13  限定された合理性の数理的な分析の例としては、洞口(Horaguchi, 1996)がある。情報処理コストが高い場合に、ペイオフの大小比較が困難となり、戦略選択が不可能になる状態をモデル化している。

14  国際政治と国際経営との関連性については、ベイリス他(Baylis et al., 2020)、洞口(2021)を参照されたい。

15  たとえば、田中(2016)を参照されたい。

16  カーン(Kahn, 1988)、植草(1991)を参照されたい。

17  ヘーゲル(1830、訳本275ページ)に登場する「自己意識」「意識」「直接的な自我」「個別的な自我」「自我の具体的な独立存在」「理念」「理性」といった用語法は、フロイト(1933)第三十一講における「自我」「超自我」「エス」「意識」「無意識」「前意識的体系」「無意識的体系」「抑圧されたもの」といった用語法に近似している。フロイト(1933)の用語法は、国際経営における組織文化論としてホフステッド(Hofstede, 1980, 2001)に引き継がれている。

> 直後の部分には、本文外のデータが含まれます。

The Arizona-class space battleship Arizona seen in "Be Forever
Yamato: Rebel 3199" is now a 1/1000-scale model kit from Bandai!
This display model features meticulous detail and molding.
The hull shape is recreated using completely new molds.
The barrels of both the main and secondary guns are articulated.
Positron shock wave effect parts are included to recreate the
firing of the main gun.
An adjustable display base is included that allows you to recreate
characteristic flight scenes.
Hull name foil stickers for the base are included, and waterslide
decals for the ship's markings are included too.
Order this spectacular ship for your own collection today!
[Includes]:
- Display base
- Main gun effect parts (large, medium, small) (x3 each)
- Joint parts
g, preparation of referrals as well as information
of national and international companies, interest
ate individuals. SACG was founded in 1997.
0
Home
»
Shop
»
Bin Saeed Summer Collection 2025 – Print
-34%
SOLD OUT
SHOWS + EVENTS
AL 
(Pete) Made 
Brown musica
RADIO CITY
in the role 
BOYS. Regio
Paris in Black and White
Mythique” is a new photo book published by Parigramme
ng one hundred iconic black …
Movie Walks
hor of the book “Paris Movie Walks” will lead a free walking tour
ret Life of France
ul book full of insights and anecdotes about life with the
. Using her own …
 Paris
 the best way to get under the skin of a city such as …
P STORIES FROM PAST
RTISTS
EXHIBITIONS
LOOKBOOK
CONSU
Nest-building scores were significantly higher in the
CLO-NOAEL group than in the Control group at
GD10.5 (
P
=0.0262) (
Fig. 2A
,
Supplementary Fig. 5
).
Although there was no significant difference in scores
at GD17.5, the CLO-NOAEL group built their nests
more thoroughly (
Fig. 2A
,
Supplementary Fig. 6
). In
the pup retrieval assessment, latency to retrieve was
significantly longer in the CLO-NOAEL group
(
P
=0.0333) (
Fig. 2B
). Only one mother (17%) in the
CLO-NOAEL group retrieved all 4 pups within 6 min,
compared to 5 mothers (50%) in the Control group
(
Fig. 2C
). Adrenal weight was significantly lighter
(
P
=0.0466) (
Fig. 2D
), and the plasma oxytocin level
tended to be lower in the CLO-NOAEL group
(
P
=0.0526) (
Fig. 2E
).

18  ロビンソン(Robinson, 1962)は、経済哲学における形而上学の役割を議論している。

19  ルーティンについては、ネルソン=ウィンター(Nelson and Winter, 1985)を参照されたい。

20  西田(1911)は、次のように述べている。「自然現象の中にて従来神秘的と思われていたものも、一々その原因結果が明瞭となって、数学的に計算できるようにまで進んできた。今日の所でなお原因がないなどと思われているのは我々の意志ぐらいである。しかし意志といってもこの動かすべからざる自然の大法則の外に脱することはできまい。今日意志が自由であると思うているのは、畢竟未だ科学の発達が幼稚であって、一々この原因を説明することができぬ故である」(140ページ)。

21  ヴェブレン(1899)はアメリカにおける資本主義の発展を描写し、顕示的消費を観察しており、やはりウェーバー(1919)に20年先行していた。

22  筆者のフィールドワークにもとづく。

23  松原(2021)を参照されたい。